D’identité est une installation en bambou sur laquelle est étendu un grand tissu d’aspect très gai et coloré qui porte le titre de « Carte de séjour ». Toutes les informations sont présentes (nom, prénom, sexe, nationalité, date de naissance, numéro, catégorie du titre, date de validité), cependant elle a complètement pimpé à la façon asiatique son esthétique en brodant des montagnes, des poissons, des vagues, des fleurs, des nuages et remplace même la photo d’identité par un autoportrait brodé dans un costume traditionnel avec de longs bijoux aux oreilles et dans les cheveux.

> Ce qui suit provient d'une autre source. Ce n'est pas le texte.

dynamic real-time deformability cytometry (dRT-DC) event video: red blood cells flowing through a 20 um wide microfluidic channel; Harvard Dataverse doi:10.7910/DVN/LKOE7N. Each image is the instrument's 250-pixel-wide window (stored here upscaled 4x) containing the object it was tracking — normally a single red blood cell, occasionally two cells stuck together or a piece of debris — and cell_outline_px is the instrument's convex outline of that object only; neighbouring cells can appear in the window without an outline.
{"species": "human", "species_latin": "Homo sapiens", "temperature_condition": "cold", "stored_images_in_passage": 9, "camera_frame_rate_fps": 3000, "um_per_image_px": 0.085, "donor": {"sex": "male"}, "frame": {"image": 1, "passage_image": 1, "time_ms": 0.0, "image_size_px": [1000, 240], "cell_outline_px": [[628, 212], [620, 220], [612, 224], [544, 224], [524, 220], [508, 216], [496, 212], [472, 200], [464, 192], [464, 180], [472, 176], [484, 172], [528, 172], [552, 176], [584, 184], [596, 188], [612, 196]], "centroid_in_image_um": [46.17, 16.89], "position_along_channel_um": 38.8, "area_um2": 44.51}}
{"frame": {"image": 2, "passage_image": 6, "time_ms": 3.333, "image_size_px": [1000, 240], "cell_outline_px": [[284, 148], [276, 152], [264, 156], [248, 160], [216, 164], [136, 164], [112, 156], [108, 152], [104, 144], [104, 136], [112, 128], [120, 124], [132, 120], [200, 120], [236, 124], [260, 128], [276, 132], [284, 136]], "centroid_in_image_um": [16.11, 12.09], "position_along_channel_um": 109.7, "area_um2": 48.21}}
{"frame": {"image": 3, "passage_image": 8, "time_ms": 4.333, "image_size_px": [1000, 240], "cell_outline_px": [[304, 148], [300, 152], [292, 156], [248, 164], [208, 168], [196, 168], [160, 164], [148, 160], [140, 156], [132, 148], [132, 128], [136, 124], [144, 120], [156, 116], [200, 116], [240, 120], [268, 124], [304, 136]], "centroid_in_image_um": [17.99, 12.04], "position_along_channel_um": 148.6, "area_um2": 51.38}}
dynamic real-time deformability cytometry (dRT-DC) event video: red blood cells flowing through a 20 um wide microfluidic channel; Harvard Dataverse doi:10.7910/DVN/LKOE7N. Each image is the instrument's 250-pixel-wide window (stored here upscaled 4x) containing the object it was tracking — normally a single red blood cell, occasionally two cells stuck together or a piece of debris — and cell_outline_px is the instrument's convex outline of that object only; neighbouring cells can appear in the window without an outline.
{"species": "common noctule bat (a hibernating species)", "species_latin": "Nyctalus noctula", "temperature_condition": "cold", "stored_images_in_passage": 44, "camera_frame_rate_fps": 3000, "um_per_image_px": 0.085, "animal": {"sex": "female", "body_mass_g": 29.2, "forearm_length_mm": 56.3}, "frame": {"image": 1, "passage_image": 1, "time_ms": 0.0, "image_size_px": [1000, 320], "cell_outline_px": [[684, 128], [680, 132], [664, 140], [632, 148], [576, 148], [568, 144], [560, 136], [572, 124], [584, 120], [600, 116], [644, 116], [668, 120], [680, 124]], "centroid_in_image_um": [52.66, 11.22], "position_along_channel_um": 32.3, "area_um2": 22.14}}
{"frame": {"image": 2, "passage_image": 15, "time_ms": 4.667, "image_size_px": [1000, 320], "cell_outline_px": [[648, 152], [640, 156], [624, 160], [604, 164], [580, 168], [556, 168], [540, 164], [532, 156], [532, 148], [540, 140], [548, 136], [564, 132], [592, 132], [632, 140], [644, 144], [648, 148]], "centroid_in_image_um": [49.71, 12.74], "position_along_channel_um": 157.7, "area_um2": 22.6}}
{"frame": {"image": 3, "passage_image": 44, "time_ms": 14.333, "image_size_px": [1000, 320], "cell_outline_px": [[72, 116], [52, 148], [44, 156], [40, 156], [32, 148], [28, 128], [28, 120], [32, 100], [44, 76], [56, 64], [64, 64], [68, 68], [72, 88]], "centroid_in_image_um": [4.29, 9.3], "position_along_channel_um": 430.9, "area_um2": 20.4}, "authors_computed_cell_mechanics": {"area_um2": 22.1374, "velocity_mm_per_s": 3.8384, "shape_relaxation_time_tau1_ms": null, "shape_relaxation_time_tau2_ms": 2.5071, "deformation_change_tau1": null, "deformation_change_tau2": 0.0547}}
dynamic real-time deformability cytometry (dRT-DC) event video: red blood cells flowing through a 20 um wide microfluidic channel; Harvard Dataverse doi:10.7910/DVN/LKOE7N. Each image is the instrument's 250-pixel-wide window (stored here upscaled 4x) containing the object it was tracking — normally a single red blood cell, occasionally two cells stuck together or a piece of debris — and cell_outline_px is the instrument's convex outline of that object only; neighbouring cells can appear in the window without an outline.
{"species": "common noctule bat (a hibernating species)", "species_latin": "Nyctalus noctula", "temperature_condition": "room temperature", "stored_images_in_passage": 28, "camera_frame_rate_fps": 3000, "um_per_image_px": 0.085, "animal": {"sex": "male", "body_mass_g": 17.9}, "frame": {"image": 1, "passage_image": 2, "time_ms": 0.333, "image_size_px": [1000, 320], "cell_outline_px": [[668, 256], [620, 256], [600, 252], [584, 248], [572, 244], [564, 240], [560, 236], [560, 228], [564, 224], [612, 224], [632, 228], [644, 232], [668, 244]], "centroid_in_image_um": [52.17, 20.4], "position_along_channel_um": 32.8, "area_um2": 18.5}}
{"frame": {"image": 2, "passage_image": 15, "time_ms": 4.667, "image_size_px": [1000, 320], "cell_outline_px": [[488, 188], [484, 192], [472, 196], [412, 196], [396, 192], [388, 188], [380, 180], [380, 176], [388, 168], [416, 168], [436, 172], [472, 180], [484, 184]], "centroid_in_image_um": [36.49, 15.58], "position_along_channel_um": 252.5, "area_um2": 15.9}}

Ainsi, Chia Lee se réapproprie un symbole fort — une autorisation administrative pour séjourner en France — par l’affirmation artistique d’une identité plurielle.

Sapho Dinh

Dans l’air dans la terre et dans l’eau – Jusqu’au 21 décembre – Espace Saint Ravy – Place Saint Ravy à Montpellier – 10h-13h et 14h-18h.

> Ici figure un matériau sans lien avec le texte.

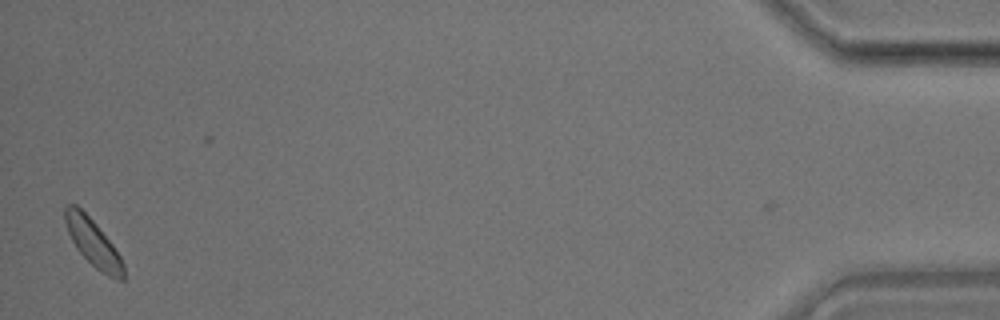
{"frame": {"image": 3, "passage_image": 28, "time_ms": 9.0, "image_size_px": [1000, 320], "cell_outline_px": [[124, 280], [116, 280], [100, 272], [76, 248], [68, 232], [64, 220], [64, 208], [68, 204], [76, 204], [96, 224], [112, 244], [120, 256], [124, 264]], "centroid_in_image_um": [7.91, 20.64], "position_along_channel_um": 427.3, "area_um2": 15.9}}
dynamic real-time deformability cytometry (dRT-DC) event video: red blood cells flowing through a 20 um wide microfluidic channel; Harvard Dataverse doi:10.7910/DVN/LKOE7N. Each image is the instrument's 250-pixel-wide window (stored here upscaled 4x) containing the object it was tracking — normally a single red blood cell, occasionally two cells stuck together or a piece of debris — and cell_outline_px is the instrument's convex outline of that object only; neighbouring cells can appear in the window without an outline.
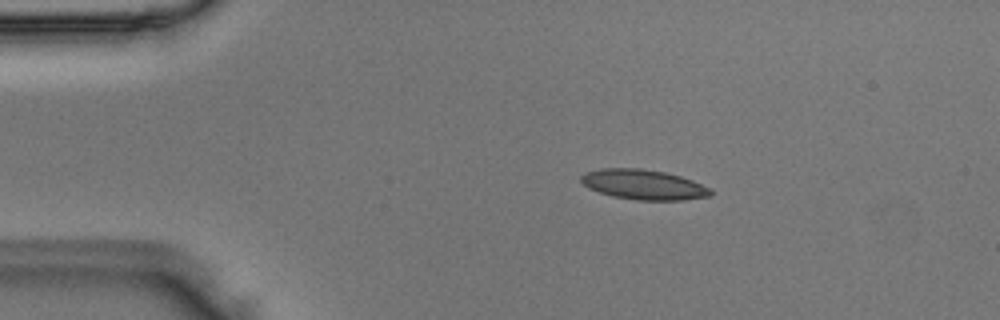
{"species": "Egyptian fruit bat (a non-hibernating species)", "species_latin": "Rousettus aegyptiacus", "temperature_condition": "room temperature", "stored_images_in_passage": 49, "camera_frame_rate_fps": 3000, "um_per_image_px": 0.085, "animal": {"sex": "male"}, "frame": {"image": 1, "passage_image": 8, "time_ms": 2.333, "image_size_px": [1000, 320], "cell_outline_px": [[712, 196], [684, 200], [636, 200], [612, 196], [588, 188], [580, 180], [580, 176], [584, 172], [600, 168], [640, 168], [664, 172], [680, 176], [692, 180], [712, 188]], "centroid_in_image_um": [54.71, 15.69], "position_along_channel_um": 30.3, "area_um2": 22.83}}
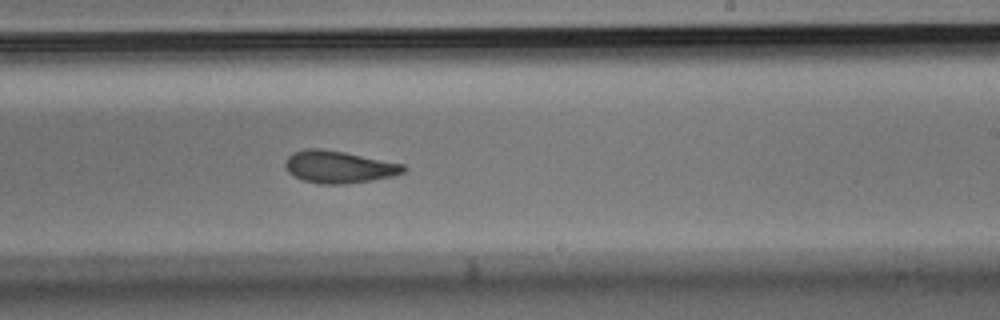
{"frame": {"image": 2, "passage_image": 29, "time_ms": 9.333, "image_size_px": [1000, 320], "cell_outline_px": [[408, 168], [404, 172], [392, 176], [372, 180], [344, 184], [320, 184], [304, 180], [288, 172], [284, 164], [288, 156], [292, 152], [308, 148], [320, 148], [344, 152], [404, 164]], "centroid_in_image_um": [28.8, 14.18], "position_along_channel_um": 260.2, "area_um2": 22.14}}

Photo 1: Chia Lee, Jardin cité : version lotus, 3’00, 2019.

Notes:

  1. Chia Lee est née en 1989 à Taipei et vit aujourd’hui à Montpellier. Diplômée des Beaux-Arts de Montpellier et de l’École Offshore à Shanghai, elle entre par la suite notamment en résidence en France, en Chine, en Finlande et au Brésil et participe à des expositions et festivals internationaux. Elle travaille sur différents supports — la photographie, la peinture, la broderie, l’installation vidéo — et utilise différentes langues — le français, l’anglais, le chinois — ce qui permet un mode narratif très ouvert.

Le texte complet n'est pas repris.